Calls for A.I. legislation growing

Both Cox and Falzon say changes to current laws regarding the use of A.I. should be revisited.

Because these technologies are advancing so rapidly there really isn’t the background or associated legislation to help protect us from the things that these tools are capable of foisting upon us,” Falzon said.

Falzon points to the European Union which could be close to adopting the A.I. act, the world’s first written law to regulate A.I. use.

“It would require websites to identify when they’re using A.I. in any sort of generative way to distribute information to the public.”

Currently there is no regulatory framework when it comes to A.I. in Canada. But legislation has been proposed.

If passed, the Artificial Intelligence and Data Act (AIDA), introduced as part of the Digital Charter Implementation Act, 2022, will attempt to regulate A.I. in Canada.

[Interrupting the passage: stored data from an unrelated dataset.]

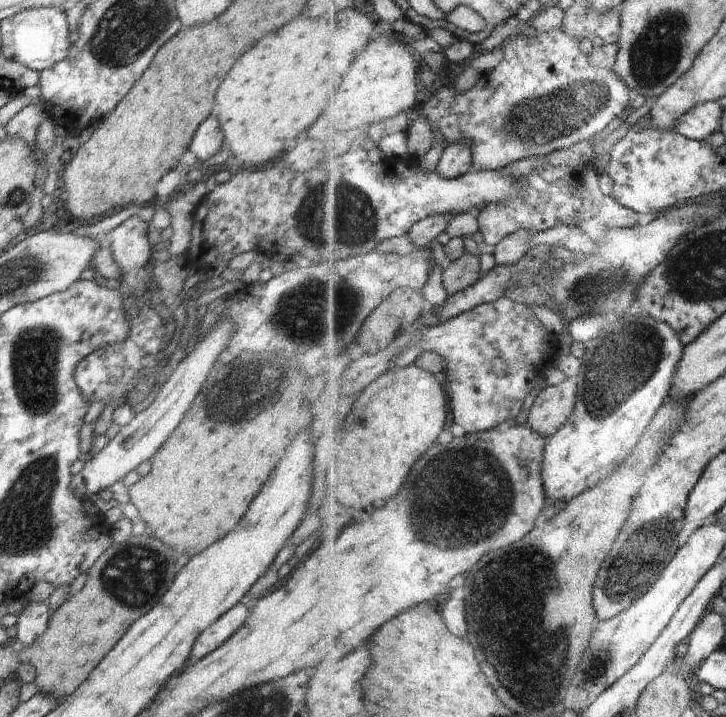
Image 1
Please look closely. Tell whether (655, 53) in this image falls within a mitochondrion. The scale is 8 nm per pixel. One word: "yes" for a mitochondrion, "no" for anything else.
yes

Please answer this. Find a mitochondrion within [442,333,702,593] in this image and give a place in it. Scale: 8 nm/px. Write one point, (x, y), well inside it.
(539, 568)

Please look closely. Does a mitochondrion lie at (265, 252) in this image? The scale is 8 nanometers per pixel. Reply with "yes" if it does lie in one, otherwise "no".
no

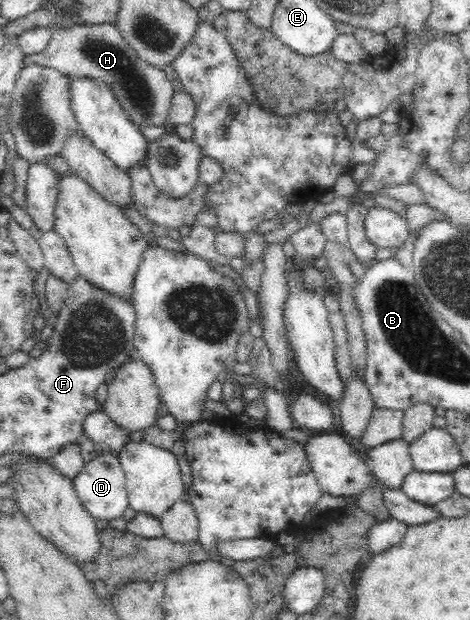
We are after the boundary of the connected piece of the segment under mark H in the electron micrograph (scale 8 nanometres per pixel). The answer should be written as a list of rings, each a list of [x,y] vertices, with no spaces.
[[[113,23],[74,24],[52,29],[47,48],[31,57],[27,56],[26,63],[39,64],[68,77],[78,76],[102,82],[114,94],[131,122],[140,124],[143,128],[161,126],[168,121],[175,93],[171,79],[165,71],[144,62]]]

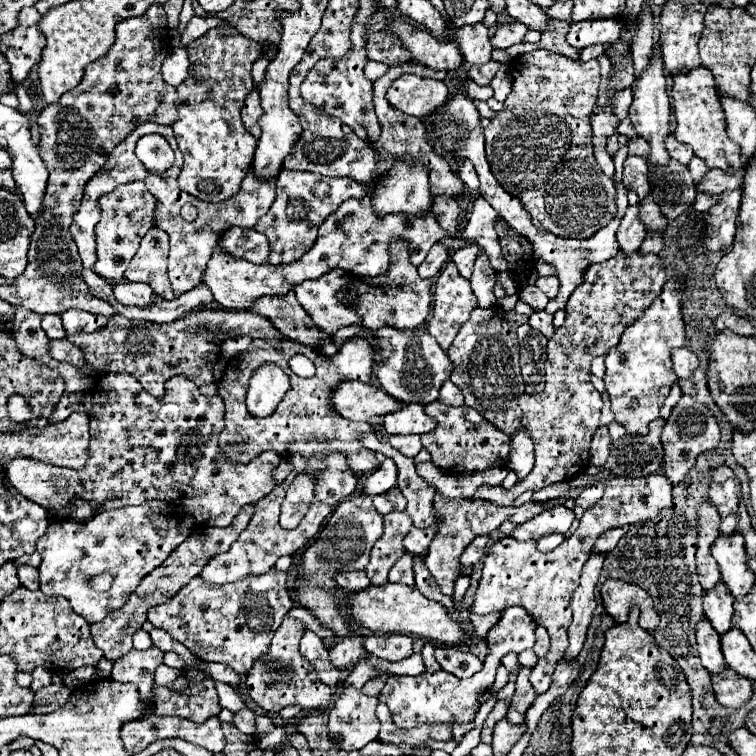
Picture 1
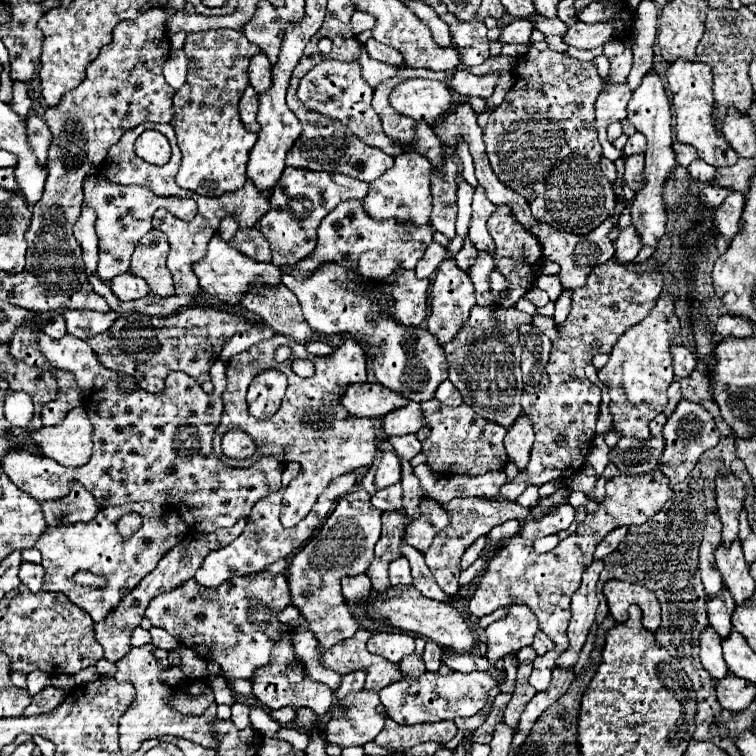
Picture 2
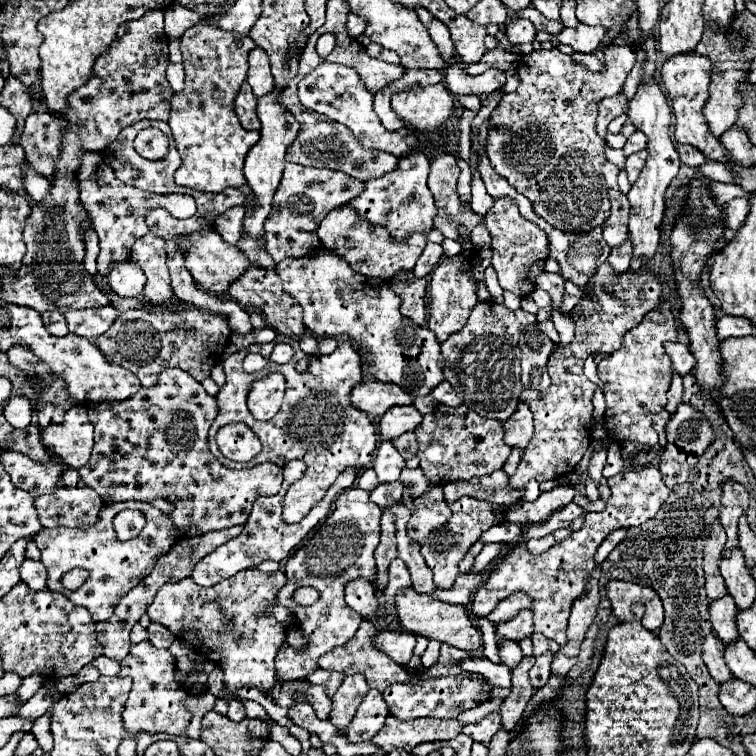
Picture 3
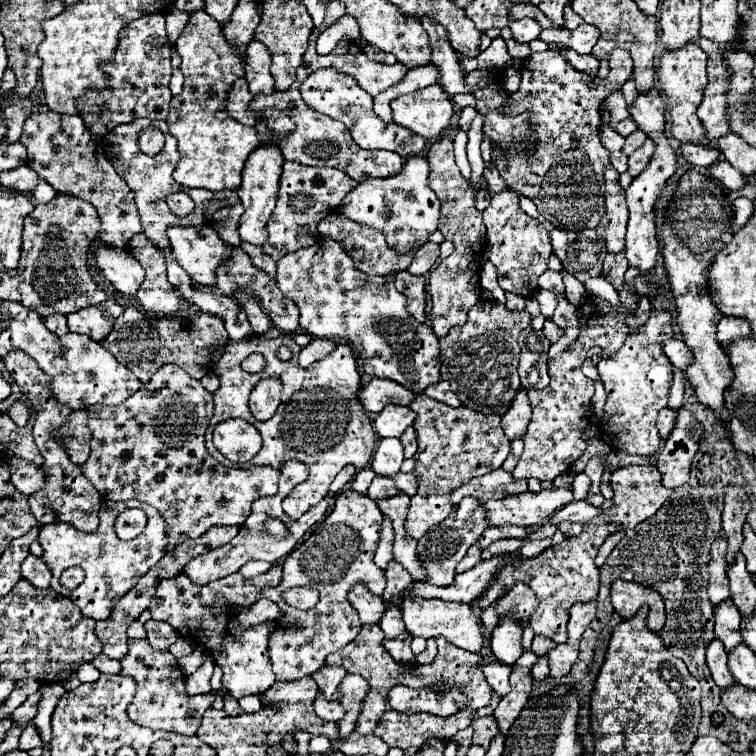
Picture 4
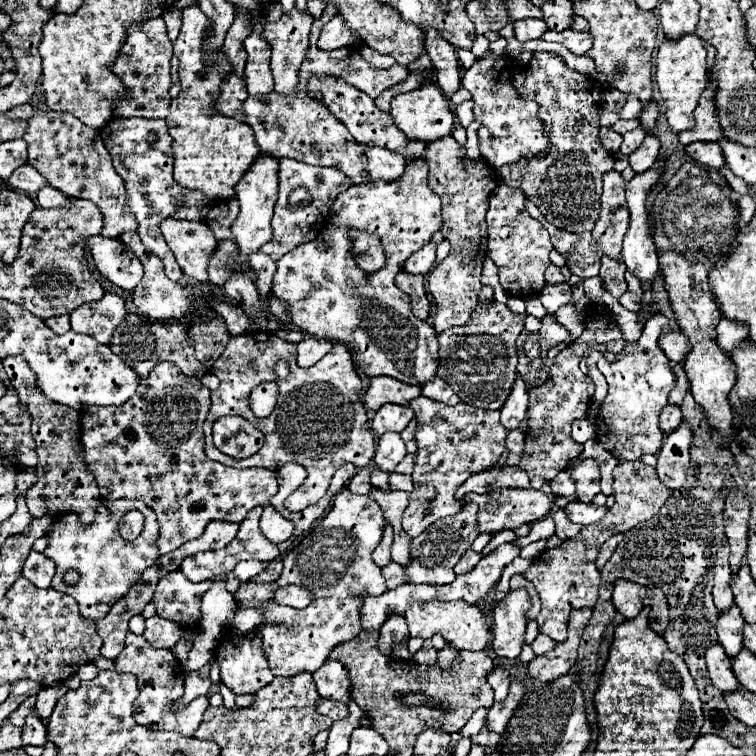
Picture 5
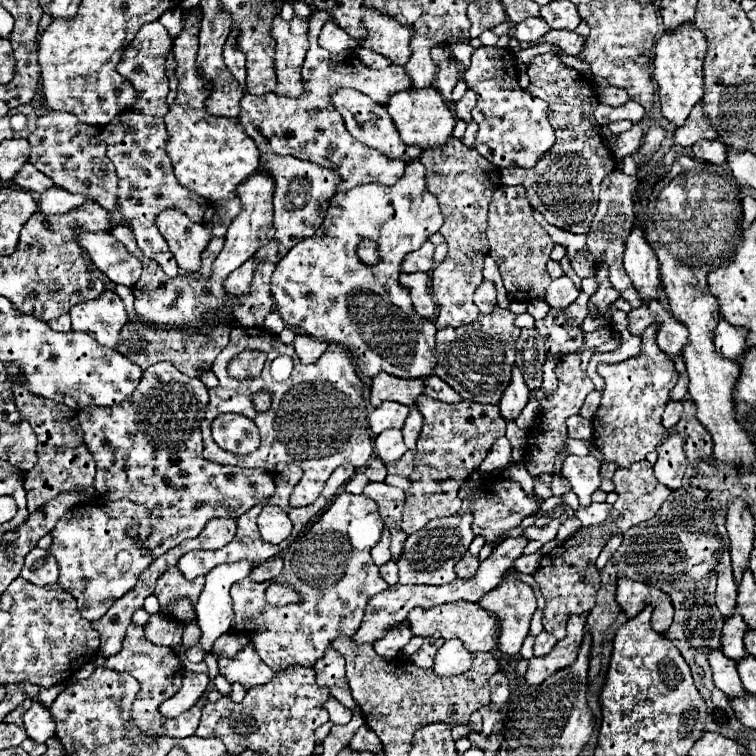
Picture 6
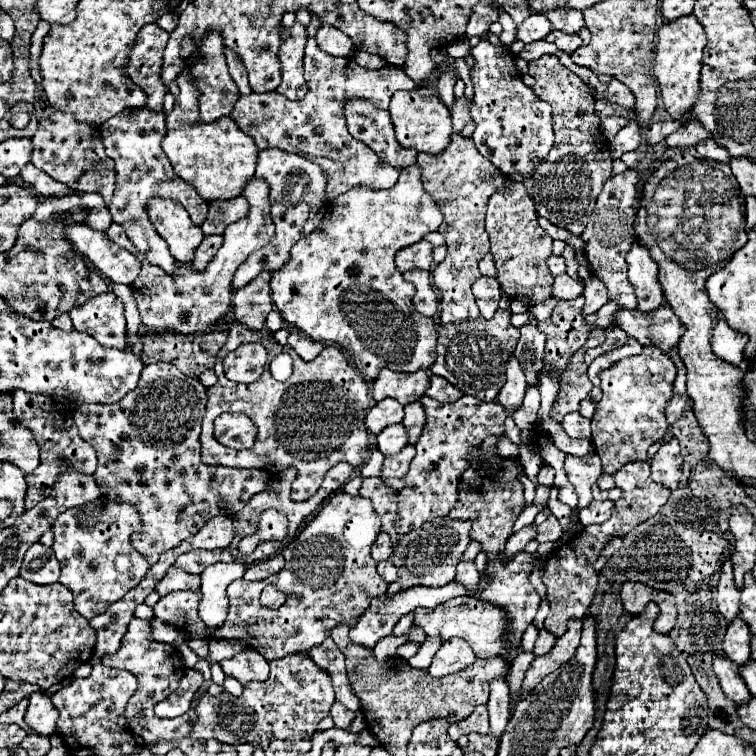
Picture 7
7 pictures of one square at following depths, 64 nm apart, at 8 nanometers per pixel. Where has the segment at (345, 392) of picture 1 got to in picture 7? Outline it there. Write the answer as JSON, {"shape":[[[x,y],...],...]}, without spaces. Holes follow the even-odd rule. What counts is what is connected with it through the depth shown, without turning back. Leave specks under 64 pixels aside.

“The Act would ensure that A.I. systems deployed in Canada are safe and non-discriminatory and would hold businesses accountable for how they develop and use these technologies,” the Act states.

The legislation is still in committee.

Cox has yet to look through the legislation but says conversations should include pressure on tech giants to do more to shut down these websites,

We absolutely need government to step in,” he said. “I can certainly tell you that we’ll be working with other outlets to advocate for them to at least reach out to the tech giants and explain that this is unacceptable and ask for an explanation.”

While we wait to see if those conversations will be fruitful, Falzon says this is an issue that will be around for years to come.

There’s a real lack of understanding over this very serious issue,” he said. “Besides legislation, I think there needs to be a real ramp up in education and understanding — even from the youngest age, so our children will be better prepared to deal with these technologies which will only grow rapidly from here.”